Make WordPress Core

Opened 6 years ago

Closed 5 years ago

Last modified 5 years ago

#43590 closed defect (bug) (fixed)

Search Engine Visibility option does not work as intended

Reported by: mamaedler's profile mamaedler Owned by: donmhico's profile donmhico
Milestone: 5.3 Priority: normal
Severity: normal Version: 2.1
Component: General Keywords: has-patch has-unit-tests has-dev-note
Focuses: administration Cc:

Description

In Settings -> Reading is an option called "Discourage search engines from indexing this site".

Unfortunately it does not work a intended.

Current behavior
This results in a robots.txt with the following contents:

User-agent: *
Disallow: /

This is a problem, because the page can still appear in search results in some circumstances with the text "No information is available for this page." (see attached screenshot). It's because the site's contents are not crawled, but the link itself is indexed nevertheless.

Expected behavior
The page shouldn't be listed in search engines at all.

Google has a help page with the topic Block search indexing with 'noindex'.

It states:
"Important! For the noindex directive to be effective, the page must not be blocked by a robots.txt file. If the page is blocked by a robots.txt file, the crawler will never see the noindex directive, and the page can still appear in search results, for example if other pages link to it."

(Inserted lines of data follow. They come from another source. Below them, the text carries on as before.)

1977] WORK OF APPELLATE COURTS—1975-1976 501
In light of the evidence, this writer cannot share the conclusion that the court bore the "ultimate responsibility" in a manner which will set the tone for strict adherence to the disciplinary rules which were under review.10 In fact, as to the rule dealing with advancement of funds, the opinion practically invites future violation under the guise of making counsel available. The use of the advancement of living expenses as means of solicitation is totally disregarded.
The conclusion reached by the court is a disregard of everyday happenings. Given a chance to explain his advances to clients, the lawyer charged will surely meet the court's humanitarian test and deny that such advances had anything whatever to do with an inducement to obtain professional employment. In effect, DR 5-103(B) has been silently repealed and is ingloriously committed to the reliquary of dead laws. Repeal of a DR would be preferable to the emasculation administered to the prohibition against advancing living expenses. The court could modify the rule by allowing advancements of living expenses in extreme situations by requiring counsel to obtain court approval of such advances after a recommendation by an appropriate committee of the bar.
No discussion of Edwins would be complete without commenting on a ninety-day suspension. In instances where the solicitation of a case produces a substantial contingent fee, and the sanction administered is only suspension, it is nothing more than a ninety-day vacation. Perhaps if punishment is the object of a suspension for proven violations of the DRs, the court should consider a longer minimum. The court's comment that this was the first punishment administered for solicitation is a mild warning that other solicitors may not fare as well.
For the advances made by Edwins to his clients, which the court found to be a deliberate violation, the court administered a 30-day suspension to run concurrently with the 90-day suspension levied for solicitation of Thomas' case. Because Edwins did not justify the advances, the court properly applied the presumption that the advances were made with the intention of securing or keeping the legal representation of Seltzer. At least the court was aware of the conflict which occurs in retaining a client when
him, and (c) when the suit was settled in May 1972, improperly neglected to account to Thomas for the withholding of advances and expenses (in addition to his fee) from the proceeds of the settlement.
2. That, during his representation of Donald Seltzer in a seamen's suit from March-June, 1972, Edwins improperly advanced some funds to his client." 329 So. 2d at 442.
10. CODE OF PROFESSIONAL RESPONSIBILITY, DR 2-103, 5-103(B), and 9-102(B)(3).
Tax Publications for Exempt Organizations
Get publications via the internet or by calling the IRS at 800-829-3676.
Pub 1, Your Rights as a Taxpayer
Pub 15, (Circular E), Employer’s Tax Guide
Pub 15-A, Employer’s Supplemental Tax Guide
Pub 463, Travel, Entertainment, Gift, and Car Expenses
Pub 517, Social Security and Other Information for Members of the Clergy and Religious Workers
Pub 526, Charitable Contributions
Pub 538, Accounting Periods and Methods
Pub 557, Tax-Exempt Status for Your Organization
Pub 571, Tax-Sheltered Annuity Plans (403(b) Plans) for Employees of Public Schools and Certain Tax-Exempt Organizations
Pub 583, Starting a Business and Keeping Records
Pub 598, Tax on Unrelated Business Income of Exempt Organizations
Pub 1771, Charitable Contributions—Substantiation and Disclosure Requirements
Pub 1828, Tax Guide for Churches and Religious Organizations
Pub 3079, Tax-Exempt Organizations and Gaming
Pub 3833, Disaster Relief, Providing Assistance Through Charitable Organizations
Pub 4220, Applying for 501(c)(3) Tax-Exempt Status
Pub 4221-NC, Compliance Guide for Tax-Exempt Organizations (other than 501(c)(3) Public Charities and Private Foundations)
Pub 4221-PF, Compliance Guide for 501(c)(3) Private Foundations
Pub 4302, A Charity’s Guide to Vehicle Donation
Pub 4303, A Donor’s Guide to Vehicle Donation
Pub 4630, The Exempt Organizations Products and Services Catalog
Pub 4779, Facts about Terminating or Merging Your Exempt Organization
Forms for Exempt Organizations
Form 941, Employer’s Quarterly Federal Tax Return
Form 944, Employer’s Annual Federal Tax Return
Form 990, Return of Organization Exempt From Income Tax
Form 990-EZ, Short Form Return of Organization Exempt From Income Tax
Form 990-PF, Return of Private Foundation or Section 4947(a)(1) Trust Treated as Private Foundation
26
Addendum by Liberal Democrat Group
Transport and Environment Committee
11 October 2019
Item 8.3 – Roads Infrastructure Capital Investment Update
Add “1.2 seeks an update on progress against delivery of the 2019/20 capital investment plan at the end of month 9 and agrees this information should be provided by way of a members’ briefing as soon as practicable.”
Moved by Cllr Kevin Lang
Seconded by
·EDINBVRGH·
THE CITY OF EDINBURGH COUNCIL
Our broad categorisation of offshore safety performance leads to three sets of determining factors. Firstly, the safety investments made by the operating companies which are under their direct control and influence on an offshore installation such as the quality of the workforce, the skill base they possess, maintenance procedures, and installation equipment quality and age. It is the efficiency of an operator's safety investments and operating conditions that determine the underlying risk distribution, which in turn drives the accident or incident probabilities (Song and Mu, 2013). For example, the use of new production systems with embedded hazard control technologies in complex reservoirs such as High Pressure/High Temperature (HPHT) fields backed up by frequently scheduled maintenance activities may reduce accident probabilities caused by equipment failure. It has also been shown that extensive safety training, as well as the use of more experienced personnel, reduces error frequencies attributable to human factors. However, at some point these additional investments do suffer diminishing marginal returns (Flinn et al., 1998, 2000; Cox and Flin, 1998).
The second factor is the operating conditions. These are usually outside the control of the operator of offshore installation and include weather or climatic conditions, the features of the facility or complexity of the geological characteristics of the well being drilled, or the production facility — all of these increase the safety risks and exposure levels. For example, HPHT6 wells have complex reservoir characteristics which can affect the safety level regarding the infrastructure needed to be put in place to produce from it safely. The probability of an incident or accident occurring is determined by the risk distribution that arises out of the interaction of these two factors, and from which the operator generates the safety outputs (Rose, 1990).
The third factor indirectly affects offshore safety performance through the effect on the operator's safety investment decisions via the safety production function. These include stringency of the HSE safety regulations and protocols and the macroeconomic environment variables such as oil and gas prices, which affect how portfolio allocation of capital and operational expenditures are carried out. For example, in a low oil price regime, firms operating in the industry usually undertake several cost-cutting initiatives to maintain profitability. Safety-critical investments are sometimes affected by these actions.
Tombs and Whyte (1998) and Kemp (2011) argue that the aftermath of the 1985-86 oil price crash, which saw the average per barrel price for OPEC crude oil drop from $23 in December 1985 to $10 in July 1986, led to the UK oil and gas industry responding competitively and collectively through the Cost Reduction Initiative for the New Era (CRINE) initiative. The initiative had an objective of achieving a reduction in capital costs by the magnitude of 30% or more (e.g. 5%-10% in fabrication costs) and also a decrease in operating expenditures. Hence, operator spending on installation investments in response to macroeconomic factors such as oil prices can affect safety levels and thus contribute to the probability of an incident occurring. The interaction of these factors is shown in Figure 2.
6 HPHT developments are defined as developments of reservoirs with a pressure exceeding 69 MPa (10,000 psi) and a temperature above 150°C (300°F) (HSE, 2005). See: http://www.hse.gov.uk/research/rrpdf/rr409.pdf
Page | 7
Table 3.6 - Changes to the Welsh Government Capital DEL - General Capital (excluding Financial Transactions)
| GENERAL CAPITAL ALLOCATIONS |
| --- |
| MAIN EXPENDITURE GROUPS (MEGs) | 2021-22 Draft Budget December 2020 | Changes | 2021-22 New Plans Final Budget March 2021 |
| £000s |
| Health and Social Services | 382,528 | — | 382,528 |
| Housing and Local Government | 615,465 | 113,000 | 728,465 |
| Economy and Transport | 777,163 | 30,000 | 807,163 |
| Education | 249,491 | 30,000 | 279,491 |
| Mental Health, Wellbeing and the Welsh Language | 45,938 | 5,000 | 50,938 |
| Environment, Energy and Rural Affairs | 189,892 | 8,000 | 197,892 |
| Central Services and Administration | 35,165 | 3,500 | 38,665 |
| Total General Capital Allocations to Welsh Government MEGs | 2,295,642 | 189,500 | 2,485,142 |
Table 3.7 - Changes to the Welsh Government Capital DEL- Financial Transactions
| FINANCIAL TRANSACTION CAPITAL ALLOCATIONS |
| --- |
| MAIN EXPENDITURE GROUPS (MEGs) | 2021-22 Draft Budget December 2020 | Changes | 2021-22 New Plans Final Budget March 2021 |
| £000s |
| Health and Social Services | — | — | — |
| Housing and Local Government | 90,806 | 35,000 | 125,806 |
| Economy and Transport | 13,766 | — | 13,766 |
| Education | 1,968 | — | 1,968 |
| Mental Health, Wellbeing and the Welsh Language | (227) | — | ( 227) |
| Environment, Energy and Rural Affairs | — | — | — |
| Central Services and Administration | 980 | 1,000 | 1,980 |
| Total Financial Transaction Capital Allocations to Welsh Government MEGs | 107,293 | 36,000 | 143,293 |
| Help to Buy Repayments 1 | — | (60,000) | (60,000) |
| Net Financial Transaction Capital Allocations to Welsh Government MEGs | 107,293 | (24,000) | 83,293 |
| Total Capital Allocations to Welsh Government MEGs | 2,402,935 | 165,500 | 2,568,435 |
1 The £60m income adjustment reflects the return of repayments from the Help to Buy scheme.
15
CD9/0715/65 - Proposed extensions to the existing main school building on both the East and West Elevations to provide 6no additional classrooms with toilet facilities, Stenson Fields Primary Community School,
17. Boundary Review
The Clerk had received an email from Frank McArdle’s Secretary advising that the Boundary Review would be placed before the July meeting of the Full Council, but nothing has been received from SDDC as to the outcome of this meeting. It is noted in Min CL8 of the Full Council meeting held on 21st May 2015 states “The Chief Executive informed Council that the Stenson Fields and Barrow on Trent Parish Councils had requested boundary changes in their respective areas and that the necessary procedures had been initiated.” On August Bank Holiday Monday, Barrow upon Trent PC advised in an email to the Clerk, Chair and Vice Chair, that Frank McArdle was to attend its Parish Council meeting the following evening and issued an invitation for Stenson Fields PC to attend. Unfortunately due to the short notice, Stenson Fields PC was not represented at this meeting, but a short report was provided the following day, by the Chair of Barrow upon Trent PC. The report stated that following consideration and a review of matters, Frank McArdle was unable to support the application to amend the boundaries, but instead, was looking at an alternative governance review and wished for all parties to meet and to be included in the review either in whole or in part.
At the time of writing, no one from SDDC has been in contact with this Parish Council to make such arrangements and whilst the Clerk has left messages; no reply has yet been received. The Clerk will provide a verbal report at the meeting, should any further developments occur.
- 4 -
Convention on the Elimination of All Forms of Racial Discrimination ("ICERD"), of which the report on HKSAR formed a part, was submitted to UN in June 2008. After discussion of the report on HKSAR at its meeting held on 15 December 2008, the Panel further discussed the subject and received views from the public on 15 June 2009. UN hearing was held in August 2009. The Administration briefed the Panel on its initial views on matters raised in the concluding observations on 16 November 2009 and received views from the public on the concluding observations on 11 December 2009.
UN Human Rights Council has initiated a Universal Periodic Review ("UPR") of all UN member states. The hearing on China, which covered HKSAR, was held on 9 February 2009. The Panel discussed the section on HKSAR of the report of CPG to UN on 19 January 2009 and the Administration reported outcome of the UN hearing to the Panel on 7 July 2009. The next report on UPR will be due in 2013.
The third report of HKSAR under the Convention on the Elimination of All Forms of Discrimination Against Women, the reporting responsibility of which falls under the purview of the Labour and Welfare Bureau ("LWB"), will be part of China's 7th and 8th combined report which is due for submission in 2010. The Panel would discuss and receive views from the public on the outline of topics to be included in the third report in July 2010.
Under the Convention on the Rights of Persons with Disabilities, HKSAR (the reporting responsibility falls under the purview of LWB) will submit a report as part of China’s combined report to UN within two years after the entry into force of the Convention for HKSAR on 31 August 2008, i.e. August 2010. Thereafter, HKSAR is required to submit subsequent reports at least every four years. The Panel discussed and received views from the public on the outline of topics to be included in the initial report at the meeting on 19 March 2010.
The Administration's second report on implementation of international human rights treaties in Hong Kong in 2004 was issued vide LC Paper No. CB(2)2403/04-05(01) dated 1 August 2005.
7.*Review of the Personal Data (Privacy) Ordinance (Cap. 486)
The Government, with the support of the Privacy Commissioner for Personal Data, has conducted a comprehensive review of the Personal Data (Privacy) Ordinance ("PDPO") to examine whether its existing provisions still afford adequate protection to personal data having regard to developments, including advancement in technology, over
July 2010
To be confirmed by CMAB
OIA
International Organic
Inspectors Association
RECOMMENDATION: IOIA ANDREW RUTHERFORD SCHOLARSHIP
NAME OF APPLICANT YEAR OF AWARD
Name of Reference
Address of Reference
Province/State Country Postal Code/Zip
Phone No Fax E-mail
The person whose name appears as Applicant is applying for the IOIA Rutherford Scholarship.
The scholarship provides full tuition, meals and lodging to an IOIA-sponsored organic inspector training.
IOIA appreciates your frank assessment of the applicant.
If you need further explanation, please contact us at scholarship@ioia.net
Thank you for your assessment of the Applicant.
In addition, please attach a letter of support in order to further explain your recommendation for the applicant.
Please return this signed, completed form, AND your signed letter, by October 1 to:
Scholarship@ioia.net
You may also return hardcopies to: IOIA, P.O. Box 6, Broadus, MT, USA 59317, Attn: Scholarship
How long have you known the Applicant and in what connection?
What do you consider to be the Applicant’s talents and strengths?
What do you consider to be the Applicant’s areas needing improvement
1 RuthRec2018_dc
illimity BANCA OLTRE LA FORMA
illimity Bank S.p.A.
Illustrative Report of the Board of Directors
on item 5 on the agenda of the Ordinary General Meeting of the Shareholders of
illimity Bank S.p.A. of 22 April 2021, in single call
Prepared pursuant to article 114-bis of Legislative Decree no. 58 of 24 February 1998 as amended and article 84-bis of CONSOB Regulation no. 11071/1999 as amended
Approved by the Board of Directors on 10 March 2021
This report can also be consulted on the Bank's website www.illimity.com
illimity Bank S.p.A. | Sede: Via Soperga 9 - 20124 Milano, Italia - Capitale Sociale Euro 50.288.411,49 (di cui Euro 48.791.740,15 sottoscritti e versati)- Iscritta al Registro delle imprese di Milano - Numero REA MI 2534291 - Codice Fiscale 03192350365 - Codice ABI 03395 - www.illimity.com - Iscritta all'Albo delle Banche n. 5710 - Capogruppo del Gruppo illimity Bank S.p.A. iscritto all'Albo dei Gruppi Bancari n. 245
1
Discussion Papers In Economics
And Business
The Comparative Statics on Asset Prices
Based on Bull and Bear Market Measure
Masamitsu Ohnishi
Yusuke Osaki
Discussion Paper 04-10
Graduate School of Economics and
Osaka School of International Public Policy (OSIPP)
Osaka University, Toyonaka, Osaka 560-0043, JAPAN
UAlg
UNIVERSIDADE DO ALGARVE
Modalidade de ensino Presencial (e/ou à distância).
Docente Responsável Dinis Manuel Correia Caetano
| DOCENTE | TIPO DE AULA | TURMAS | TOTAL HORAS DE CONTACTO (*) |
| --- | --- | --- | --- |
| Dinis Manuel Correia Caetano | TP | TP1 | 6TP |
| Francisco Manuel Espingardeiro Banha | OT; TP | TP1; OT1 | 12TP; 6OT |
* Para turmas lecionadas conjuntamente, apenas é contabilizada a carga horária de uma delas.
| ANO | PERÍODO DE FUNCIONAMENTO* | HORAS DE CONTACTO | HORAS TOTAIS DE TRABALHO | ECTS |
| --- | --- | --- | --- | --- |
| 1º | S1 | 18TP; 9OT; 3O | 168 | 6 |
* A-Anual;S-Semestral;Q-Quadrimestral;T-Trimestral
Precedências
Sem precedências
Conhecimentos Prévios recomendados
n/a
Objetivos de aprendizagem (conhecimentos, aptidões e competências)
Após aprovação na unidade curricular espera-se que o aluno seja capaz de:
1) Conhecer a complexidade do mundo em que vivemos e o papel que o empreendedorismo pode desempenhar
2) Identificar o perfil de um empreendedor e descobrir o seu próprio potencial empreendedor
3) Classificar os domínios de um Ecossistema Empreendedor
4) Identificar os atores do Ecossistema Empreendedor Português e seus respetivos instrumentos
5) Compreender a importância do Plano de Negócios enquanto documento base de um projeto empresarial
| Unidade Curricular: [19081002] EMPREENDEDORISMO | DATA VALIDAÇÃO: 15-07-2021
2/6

In essence, WordPress should return a robots meta tag like this:

<meta name="robots" content="noindex">

and/or return an X-Robots-Tag in the http header like this:

HTTP/1.1 200 OK
(…)
X-Robots-Tag: noindex
(…)

But should not block access in the first place via robots.txt.

Attachments (4)

noinformation.png (17.7 KB) - added by mamaedler 6 years ago.
Google search result
43590.diff (1.1 KB) - added by donmhico 5 years ago.
43590.2.diff (2.7 KB) - added by donmhico 5 years ago.
Additional changes + unit test.
43590.3.diff (3.0 KB) - added by peterwilsoncc 5 years ago.

Download all attachments as: .zip

Change History (22)

@mamaedler
6 years ago

Google search result

#1 follow-up: @donmhico
5 years ago

  • Keywords dev-feedback added

Hello @mamaedler,

Welcome to our Trac and thank you for your report. I think the link to Google you gave makes this a valid issue. I'm interested in making a patch for this issue however let's ask for insights from other devs first.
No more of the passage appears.